Python — voice design (new in v2)
VoxCPM2 lets you describe the desired voice in natural language inside the text itself, as shown on the HF card:
wav = model.generate(
text="(A young woman, gentle and sweet voice)Hello, welcome to VoxCPM2.",
cfg_value=2.0,
inference_timesteps=10,
)
sf.write("designed.wav", wav, model.tts_model.sample_rate)
Gradio web demo
If you installed from source (step 2), launch the local UI:
python app.py
Per the Quick Start docs, the web demo also downloads an additional ASR model (SenseVoice-Small) on first use.
Results
- Speed: RTF (Real-Time Factor) as low as
~0.30on an NVIDIA RTX 4090 — i.e. 1 s of audio synthesised in ~0.3 s of GPU time — per the official OpenBMB model card and GitHub README; the same page reports~0.13with the Nano-vLLM accelerated path.
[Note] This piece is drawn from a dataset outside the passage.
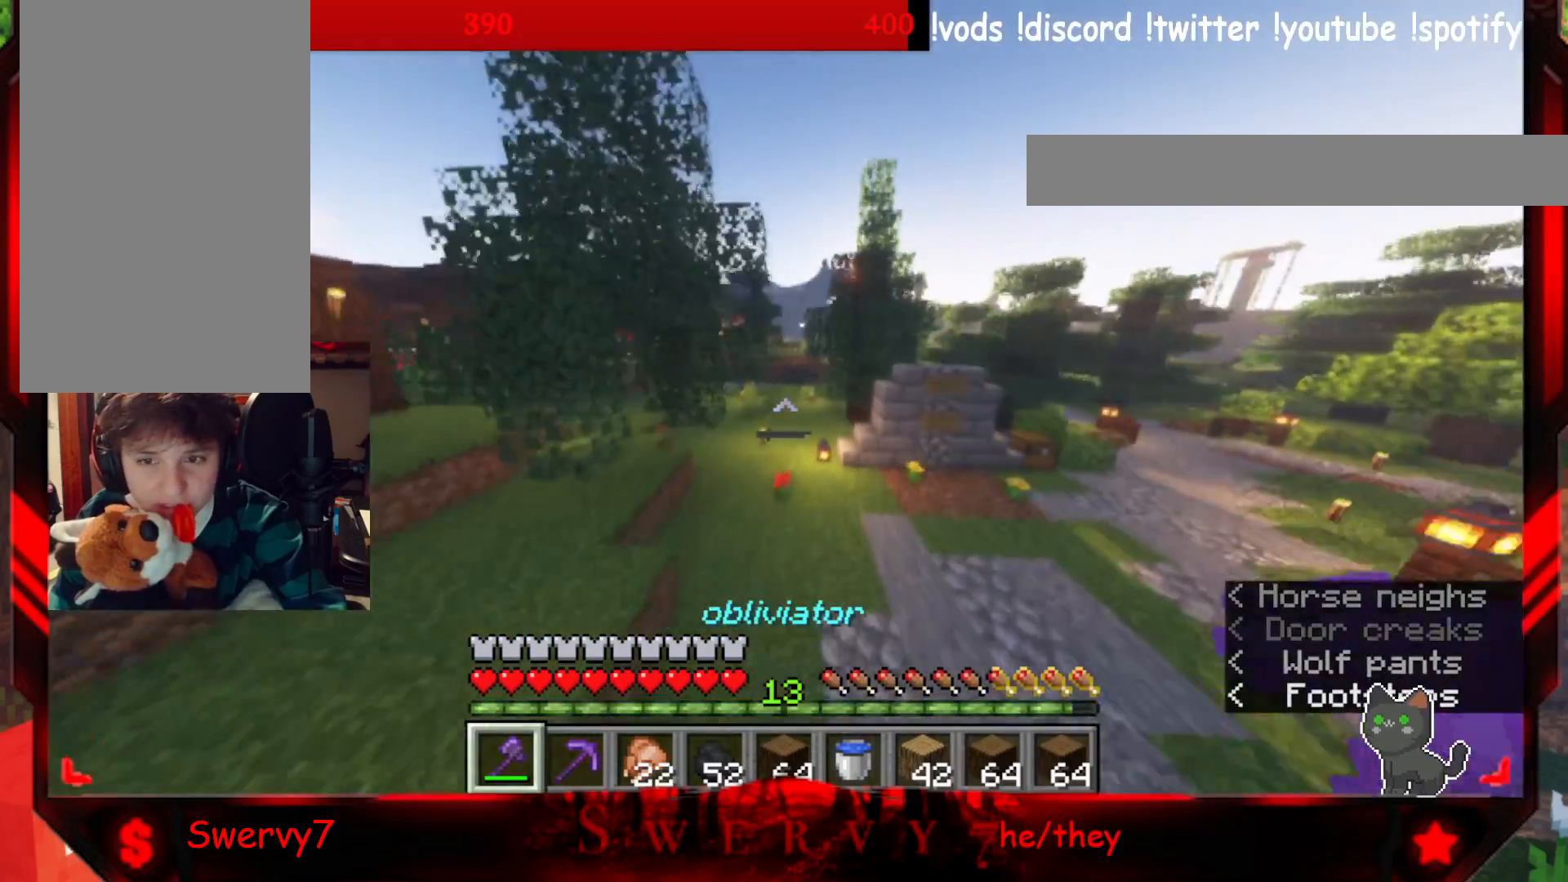
{"keys": ["w"], "mouse": [], "events": []}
RTX 5060 Ti numbers are not yet community-benchmarked; track /check/voxcpm2/rtx-5060-ti for when they land. - VRAM usage:
~8 GBper the official model comparison table (also confirmed in the VoxCPM 2 FAQ table). Leaves about half of the RTX 5060 Ti's 16 GB free. - Quality notes: 48 kHz studio-quality output, tokenizer-free diffusion-autoregressive architecture (LocEnc → TSLM → RALM → LocDiT), 30 supported languages plus several Chinese dialects, Apache-2.0 license (free for commercial use). MLX 8-bit / 4-bit variants exist under the
mlx-communitynamespace for Apple Silicon, but on NVIDIA the stock bf16 path is the supported route.
For the full benchmark data, see /check/voxcpm2/rtx-5060-ti.
Troubleshooting
torch.compile / Triton errors during warm-up
Per the VoxCPM 2 FAQ, torch._dynamo.exc.Unsupported or Triton import failures on launch are most common on Windows or older CUDA stacks. Quick fix:
model = VoxCPM.from_pretrained("openbmb/VoxCPM2", optimize=False)
For a permanent fix, pin matching Triton / PyTorch versions (the FAQ table maps PyTorch 2.5 → Triton 3.1, 2.6 → 3.2, 2.7 → 3.3, 2.8 → 3.4); on Windows install triton-windows.
Could not load libtorchcodec when using reference audio
The FAQ recommends installing FFmpeg system-wide and pip install torchcodec, or forcing torchaudio.set_audio_backend("soundfile") if torchcodec cannot be installed.
Tight on VRAM with other models loaded
Set load_denoiser=False to skip loading the ZipEnhancer reference-audio denoiser, as documented in the Quick Start docs — the denoiser is only required when you want to enhance prompt or reference audio for voice cloning, and per the FAQ it runs on CPU even when CUDA is active. A 16 GB RTX 5060 Ti has comfortable headroom for the default config, but this knob is useful when stacking VoxCPM2 alongside an LLM or image model.